Sem pensar muito, peguei a carta que estava amarrotada e um pouco suja e era endereçada a mim. Sim, era letra dele, inconfundível, bonita, mesmo que as palavras se apresentavam apertadas umas contra as outras.
Enquanto isso, a voz de Rita me trouxe novamente à realidade.
- Quando ele morreu, voltei da Dinamarca porque mamãe entrou em colapso. E como meu outro irmão ficou omisso, foi a minha responsabilidade resolver muitas coisas pendentes. Inclusive as contas, as roupas e até o próprio funeral. A minha mãe já é suscetível a entrar em depressão, até porque nosso pai a abandonou por uma moça bem mais nova. E no fundo, mamãe era apegada ao meu irmão, mesmo que não se entendessem muito bem.
Rita ainda continuou:
- Quando estava dando um jeito nas coisas dele, achei essa carta. Não sabia o que fazer, mas por respeito a ele procurei quem era a moça que era citada. Além do mais, nem Berenice, nem ninguém tinha conhecimento sobre ela e nem sobre seu conteúdo. Fui de forma mais discreta possível descobrir quem era Catharina e as informações chegaram a você. Inclusive uma moça muito simpática que foi sua chefe foi a grande informante sobre seu paradeiro...
Só podia ser Marta, pensei.
- Rita...Fechei os olhos, suspirei e continuei: - Rita, vou ler outra hora, está bem? Digo isso porque já foi um choque essa notícia. E no momento, não posso passar nervoso.
- Catharina, me desculpe. Você está...
Antes que ela completasse a frase, disse:
- Estou grávida e há um mês e meio...Aliás, acredito que não soube do ocorrido porque estava no Japão no mesmo período.
Meio boca aberta, Rita demorou um pouco para falar. Parecia que queria dizer algo, mas o máximo que conseguiu falar foi:
- Na mesma época que ele...Me desculpe. E as lágrimas começaram a correr do seu rosto.

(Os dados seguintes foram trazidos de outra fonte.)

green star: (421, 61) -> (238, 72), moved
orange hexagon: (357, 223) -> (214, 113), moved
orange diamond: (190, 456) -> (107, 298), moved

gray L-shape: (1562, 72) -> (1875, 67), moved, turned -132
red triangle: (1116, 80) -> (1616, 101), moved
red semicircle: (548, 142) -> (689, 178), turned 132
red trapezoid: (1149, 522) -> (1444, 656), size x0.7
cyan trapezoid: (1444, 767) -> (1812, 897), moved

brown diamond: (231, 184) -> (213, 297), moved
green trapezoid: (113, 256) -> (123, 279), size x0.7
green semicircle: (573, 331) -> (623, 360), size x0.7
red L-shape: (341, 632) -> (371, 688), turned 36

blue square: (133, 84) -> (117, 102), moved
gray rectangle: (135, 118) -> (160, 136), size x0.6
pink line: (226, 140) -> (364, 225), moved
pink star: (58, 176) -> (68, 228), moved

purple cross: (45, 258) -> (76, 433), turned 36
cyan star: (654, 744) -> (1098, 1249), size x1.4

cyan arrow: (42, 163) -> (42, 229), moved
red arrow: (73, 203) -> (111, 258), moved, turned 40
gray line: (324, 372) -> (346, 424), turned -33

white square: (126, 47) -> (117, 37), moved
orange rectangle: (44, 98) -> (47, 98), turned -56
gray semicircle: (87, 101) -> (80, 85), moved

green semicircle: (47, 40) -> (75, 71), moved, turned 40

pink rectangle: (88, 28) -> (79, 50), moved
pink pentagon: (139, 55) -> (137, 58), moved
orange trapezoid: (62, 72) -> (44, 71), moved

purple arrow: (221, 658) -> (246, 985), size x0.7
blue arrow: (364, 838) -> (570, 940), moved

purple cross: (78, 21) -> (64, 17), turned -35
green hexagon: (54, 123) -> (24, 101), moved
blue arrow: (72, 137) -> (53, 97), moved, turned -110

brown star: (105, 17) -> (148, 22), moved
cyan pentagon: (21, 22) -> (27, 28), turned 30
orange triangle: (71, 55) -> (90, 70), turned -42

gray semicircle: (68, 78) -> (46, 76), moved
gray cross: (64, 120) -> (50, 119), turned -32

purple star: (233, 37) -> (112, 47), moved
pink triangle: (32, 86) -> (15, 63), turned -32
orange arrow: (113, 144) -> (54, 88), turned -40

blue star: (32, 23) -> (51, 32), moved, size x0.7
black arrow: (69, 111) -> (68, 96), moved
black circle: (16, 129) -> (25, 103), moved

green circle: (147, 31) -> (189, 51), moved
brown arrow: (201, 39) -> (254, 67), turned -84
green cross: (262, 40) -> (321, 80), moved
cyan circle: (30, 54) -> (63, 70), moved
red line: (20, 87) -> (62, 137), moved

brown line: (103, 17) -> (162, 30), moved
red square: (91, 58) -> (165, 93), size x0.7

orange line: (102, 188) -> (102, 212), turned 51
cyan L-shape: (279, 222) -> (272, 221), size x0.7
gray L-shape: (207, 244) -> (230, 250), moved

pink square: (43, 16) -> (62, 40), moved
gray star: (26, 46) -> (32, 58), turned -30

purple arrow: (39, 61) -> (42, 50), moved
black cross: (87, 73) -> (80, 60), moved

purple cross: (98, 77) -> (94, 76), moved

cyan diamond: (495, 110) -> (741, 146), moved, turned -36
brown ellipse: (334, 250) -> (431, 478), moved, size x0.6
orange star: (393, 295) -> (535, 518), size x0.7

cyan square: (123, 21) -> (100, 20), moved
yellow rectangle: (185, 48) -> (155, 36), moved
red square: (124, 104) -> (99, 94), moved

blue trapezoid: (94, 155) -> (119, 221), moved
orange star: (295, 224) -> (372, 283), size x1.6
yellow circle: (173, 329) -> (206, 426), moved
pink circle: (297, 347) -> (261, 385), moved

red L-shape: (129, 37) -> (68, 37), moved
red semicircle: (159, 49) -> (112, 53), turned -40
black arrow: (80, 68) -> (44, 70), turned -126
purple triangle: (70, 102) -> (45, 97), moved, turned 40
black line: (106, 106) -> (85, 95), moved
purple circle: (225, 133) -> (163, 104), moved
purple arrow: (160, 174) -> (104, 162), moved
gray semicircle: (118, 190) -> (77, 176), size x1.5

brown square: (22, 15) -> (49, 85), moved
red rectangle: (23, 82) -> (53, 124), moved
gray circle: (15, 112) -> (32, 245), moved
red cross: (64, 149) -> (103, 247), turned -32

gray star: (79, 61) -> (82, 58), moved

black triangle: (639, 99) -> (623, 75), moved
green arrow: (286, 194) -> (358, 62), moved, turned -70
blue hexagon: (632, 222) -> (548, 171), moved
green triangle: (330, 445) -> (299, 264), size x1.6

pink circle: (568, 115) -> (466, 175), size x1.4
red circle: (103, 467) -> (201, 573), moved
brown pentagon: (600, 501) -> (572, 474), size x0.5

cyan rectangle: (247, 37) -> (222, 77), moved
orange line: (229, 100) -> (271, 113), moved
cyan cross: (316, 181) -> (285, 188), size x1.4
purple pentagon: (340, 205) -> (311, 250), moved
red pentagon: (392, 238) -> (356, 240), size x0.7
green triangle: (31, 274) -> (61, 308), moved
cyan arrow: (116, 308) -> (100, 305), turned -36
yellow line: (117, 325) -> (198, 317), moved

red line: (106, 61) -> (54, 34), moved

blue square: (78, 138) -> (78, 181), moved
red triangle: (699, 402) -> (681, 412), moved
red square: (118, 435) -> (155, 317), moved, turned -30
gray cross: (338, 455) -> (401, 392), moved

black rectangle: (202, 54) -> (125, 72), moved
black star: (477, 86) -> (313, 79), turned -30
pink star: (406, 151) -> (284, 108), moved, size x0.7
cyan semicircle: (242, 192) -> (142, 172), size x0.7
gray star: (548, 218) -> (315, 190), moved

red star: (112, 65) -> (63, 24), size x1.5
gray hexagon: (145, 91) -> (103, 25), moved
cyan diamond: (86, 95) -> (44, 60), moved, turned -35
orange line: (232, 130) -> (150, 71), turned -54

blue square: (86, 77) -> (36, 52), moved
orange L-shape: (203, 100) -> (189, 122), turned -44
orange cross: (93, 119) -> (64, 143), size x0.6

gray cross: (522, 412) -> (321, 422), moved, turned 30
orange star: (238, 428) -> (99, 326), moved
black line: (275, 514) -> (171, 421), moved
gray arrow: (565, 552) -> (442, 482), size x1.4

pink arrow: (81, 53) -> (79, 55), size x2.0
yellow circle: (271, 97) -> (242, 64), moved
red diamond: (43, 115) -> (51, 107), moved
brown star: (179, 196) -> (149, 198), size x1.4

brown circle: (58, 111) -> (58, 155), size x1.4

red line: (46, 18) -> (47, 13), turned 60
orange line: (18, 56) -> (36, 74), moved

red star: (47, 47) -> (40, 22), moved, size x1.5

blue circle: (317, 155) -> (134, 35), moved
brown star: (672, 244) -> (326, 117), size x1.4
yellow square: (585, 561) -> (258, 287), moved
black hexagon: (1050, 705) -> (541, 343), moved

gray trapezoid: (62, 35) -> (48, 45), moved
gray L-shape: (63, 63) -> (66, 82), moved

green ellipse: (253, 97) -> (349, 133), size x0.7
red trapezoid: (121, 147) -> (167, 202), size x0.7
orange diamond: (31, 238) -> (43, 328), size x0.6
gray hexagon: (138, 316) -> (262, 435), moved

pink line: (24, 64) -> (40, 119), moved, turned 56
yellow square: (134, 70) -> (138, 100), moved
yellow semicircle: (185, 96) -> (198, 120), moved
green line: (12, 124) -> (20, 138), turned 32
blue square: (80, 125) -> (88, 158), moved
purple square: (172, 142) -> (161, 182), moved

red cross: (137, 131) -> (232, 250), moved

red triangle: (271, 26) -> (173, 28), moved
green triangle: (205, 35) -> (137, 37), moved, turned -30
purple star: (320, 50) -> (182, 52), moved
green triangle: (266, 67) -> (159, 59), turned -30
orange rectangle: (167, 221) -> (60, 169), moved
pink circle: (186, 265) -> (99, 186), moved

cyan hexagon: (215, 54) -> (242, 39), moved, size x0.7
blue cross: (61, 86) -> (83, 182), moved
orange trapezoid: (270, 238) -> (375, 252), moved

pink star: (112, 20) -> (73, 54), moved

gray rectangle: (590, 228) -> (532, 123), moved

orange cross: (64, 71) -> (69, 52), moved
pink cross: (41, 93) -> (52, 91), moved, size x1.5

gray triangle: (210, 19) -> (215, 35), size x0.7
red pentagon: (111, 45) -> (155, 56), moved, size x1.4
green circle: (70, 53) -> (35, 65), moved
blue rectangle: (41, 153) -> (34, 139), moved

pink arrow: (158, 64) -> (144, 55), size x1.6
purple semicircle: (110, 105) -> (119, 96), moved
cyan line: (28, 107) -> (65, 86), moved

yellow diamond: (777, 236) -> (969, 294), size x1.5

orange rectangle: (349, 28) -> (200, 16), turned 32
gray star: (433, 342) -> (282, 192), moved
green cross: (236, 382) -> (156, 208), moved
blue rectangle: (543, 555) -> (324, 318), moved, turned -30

Não sei o que me levou, mas a abracei, e ela começou a chorar mais forte. Depois de um certo momento, ela me afastou e olhou no fundo dos meus olhos e disse:
- Catharina, ele te amava...
Foi como tivesse levado um soco no estômago.
- Oh, céus, por que sou tão desastrada? Desculpe, desculpe!! Enquanto Rita enxugava as lágrimas pegou a bolsa e se apressou para ir à porta. Fiquei meio sem ação depois de tudo. E enquanto ela saía disse:
- Mil perdões mais uma vez. Bem, acredito que cumpri a minha última missão. Agora posso voltar à vida normal, voltar para Dinamarca...
Enquanto isso, um sinal sonoro avisava que o elevador tinha chegado.